Benefits of SMSF: when a member has a terminal condition

Terminal Illness Superannuation

SMSF: when a member has a terminal condition

When an SMSF member is diagnosed with a terminal medical condition, it is not only devastating news to them but also to those close to them. With perhaps little time left, planning for their loved ones is usually paramount.

For example:  Gary is the sole member of the Miller Superannuation Fund (“Fund”) which was established in 2000. He is also the sole director of Miller Pty Ltd (“Trustee”) which acts as the trustee of the Fund. Recently Gary was diagnosed with cancer and he now needs to get his SMSF affairs in order to make sure a loved ones receive his SMSF benefits.

As the Fund was established a long time ago and its deed has never been amended, we strongly recommended to have the deed reviewed and updated to be compliant to the current legislation and to ensure it contains important provisions such as allowing a member who has terminal medical condition to be entitled to their SMSF benefits and authorising the Trustee to provide the benefits either as a lump sum or pension, reversionary or non-reversionary.

If Gary’s SMSF benefits are all in the accumulation phase, a binding death benefit nomination can be executed (if he has not already prepared a binding death benefit nomination or a nomination he has executed had already lapsed – not common for an SMSF but possible nonetheless) to nominate his wife, Hilary, to receive all or part of the benefits.

Alternatively he may also wish to nominate his legal estate to receive all or part of his SMSF benefits after he passes away if he intends his executor to also distribute some or all of his SMSF benefits in accordance with his will to other relatives such as adult children, grandchildren or nephews and nieces who would either need to pay tax on the taxable component of the benefit received, or not be able to receive those benefits directly from the Fund by virtue of not being his dependants.

As Gary has a terminal medical condition, he becomes eligible to access his SMSF benefits. To access these benefits, Gary must submit to the Trustee a certification from two (2) registered medical practitioners (where at least one of them is a specialist practicing in an area related to the terminal illness) that he is likely to die from his illness within 24 months from the date of certification.
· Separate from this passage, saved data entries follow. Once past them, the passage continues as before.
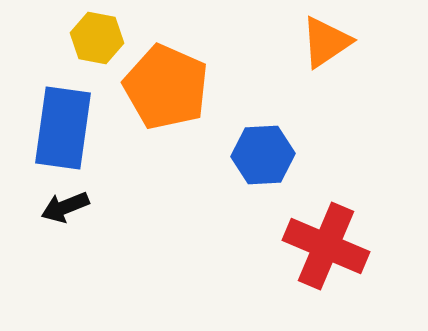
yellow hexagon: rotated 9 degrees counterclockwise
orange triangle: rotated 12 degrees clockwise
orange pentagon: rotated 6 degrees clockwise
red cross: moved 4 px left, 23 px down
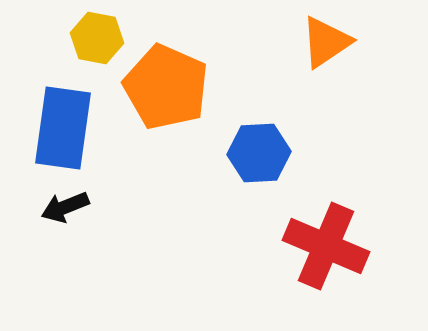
blue hexagon: moved 4 px left, 2 px up
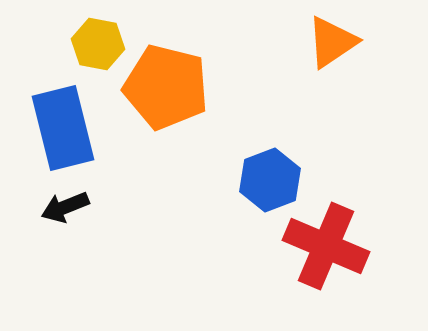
yellow hexagon: moved 1 px right, 6 px down
orange triangle: moved 6 px right
orange pentagon: rotated 10 degrees counterclockwise
blue rectangle: rotated 22 degrees counterclockwise
blue hexagon: moved 11 px right, 27 px down; rotated 18 degrees counterclockwise
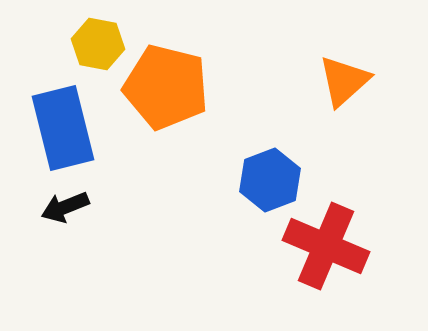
orange triangle: moved 12 px right, 39 px down; rotated 8 degrees counterclockwise
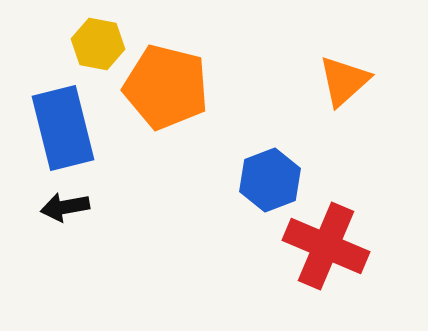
black arrow: rotated 12 degrees clockwise
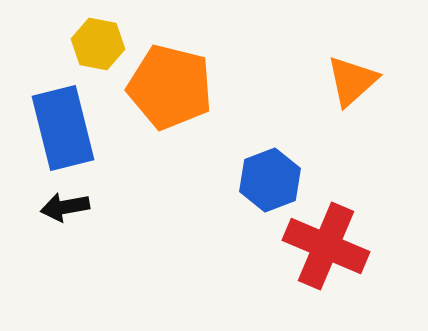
orange triangle: moved 8 px right
orange pentagon: moved 4 px right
Once the Trustee is satisfied of Gary’s terminal medical condition, Gary can access his SMSF benefits and has the following options:

  • He could withdraw all his SMSF benefits as a lump sum tax free and spend it in any way he chooses such as to pay for his treatments for example. He would also have more freedom to give part of the lump sum to non-dependents such as grandchildren who would otherwise not be entitled to receive SMSF benefits directly from the Fund. This would be recommended if he wants to wind up the Fund and knows that his eligible beneficiaries won’t have the capacity to run the Fund after he passes away.
  • He can also commence a pension and make it reversionary to Hilary after he passes away. After Gary passes away, his SMSF benefits would continue to earn income and retain the benefits of a superannuation environment.  This is recommended if she is appointed as a director of the Trustee and admitted as a member of the Fund while Gary is still alive.

Depending on the ages of Gary and Hilary, and the amount of taxable component and tax-free component in Gary’s SMSF benefits, the reversionary pension will either be exempt from tax or taxed concessionally. More tax will be paid if both Gary and Hilary were under 60 years of age at Gary’s death and Gary had a significant taxable component in his SMSF benefits.

  • Gary can withdraw all his SMSF benefits as a lump sum tax free and make a non-concessional contribution of the same to the Fund provided he has not maxed out on his non-concessional contribution cap. Using this strategy, he will be able to increase the tax-free component and decrease the taxable component of his SMSF benefits and accordingly lessen the taxes to be paid on the reversionary pension.

If a member wishes to implement any of the options above, professional assistance should be sought to ensure that the selected option is appropriate and applicable to the member’s circumstances and proper documentation is prepared.